GIVEN INFORMATION START

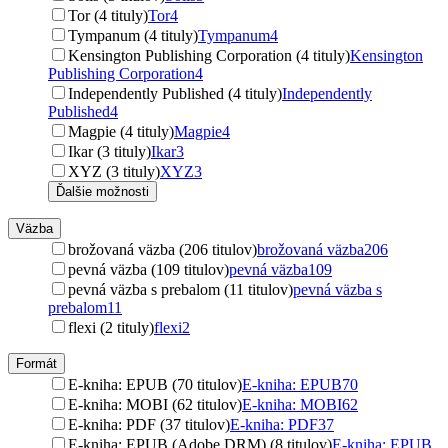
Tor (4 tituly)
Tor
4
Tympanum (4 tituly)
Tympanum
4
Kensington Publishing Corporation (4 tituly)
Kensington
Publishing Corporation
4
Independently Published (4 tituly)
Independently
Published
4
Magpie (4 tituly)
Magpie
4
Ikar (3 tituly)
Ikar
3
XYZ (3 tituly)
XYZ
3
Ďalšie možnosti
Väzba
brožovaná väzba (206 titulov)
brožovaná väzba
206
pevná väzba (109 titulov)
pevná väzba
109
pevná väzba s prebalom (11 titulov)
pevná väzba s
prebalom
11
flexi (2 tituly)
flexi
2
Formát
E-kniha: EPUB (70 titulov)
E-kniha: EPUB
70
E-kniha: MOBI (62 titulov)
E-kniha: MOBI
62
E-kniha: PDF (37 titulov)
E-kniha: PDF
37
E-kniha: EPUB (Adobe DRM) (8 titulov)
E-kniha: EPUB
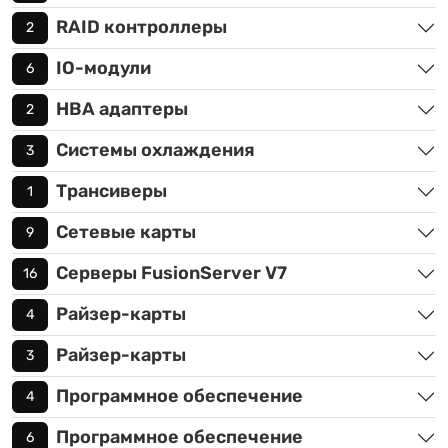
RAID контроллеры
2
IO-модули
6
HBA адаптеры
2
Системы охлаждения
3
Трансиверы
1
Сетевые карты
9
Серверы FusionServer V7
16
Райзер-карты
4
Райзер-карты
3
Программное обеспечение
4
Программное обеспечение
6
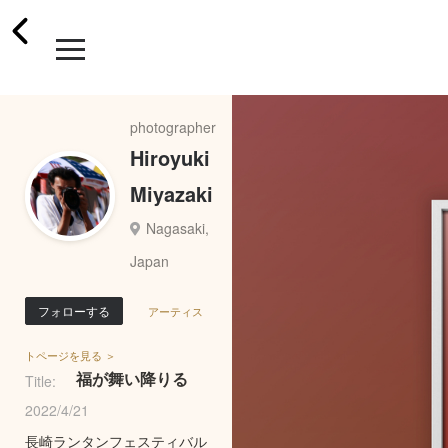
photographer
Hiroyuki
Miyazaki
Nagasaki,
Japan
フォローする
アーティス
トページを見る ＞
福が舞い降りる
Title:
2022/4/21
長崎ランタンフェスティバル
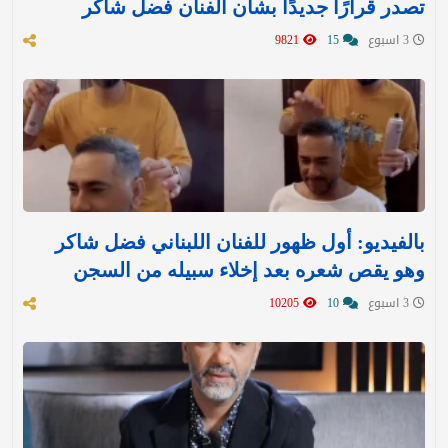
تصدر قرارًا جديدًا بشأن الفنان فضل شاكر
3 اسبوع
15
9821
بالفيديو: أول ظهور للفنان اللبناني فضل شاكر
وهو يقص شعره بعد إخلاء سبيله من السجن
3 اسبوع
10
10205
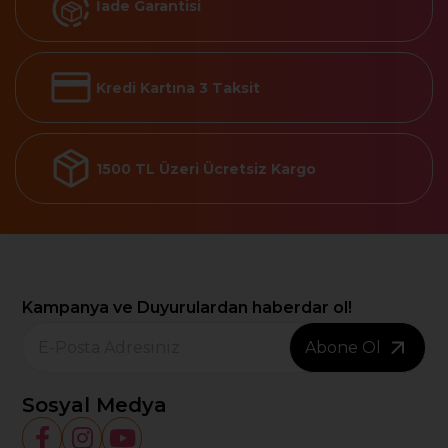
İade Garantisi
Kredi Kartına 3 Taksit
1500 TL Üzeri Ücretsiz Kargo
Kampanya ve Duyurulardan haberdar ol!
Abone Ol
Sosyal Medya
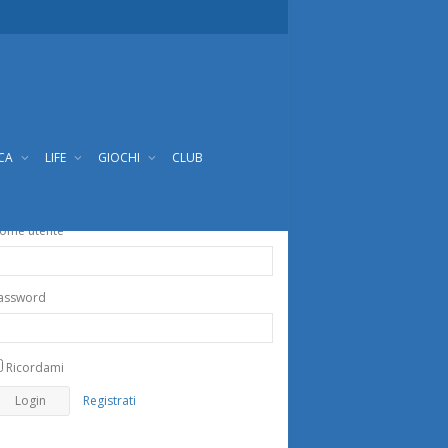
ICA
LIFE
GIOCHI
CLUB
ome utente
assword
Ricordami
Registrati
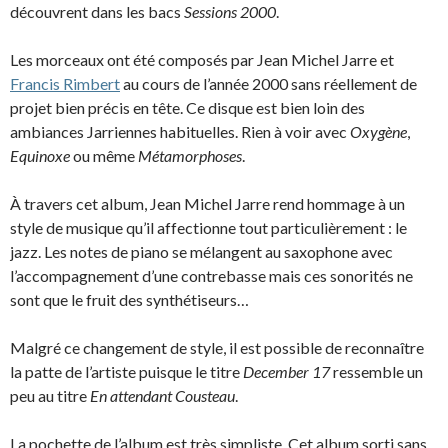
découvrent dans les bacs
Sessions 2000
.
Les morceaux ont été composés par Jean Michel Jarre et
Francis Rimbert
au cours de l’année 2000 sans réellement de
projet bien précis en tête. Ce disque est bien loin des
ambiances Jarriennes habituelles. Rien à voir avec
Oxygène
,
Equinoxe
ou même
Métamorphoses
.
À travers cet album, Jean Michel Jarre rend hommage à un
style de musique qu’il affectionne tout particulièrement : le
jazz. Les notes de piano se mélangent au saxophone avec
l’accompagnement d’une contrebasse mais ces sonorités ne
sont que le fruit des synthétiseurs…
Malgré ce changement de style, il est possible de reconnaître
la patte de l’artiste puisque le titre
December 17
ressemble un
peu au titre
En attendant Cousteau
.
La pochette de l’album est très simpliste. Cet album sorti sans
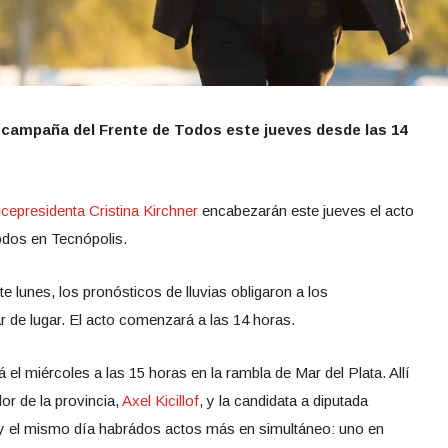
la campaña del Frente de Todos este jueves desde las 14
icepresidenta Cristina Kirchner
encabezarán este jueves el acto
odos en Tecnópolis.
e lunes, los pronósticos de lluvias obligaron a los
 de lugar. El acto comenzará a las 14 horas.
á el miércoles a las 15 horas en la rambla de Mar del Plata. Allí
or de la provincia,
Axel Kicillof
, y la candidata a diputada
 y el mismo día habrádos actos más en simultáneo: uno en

GIVEN INFORMATION END

Count the lines in the material that contain the string "prebalom". Reply with the number alone.

2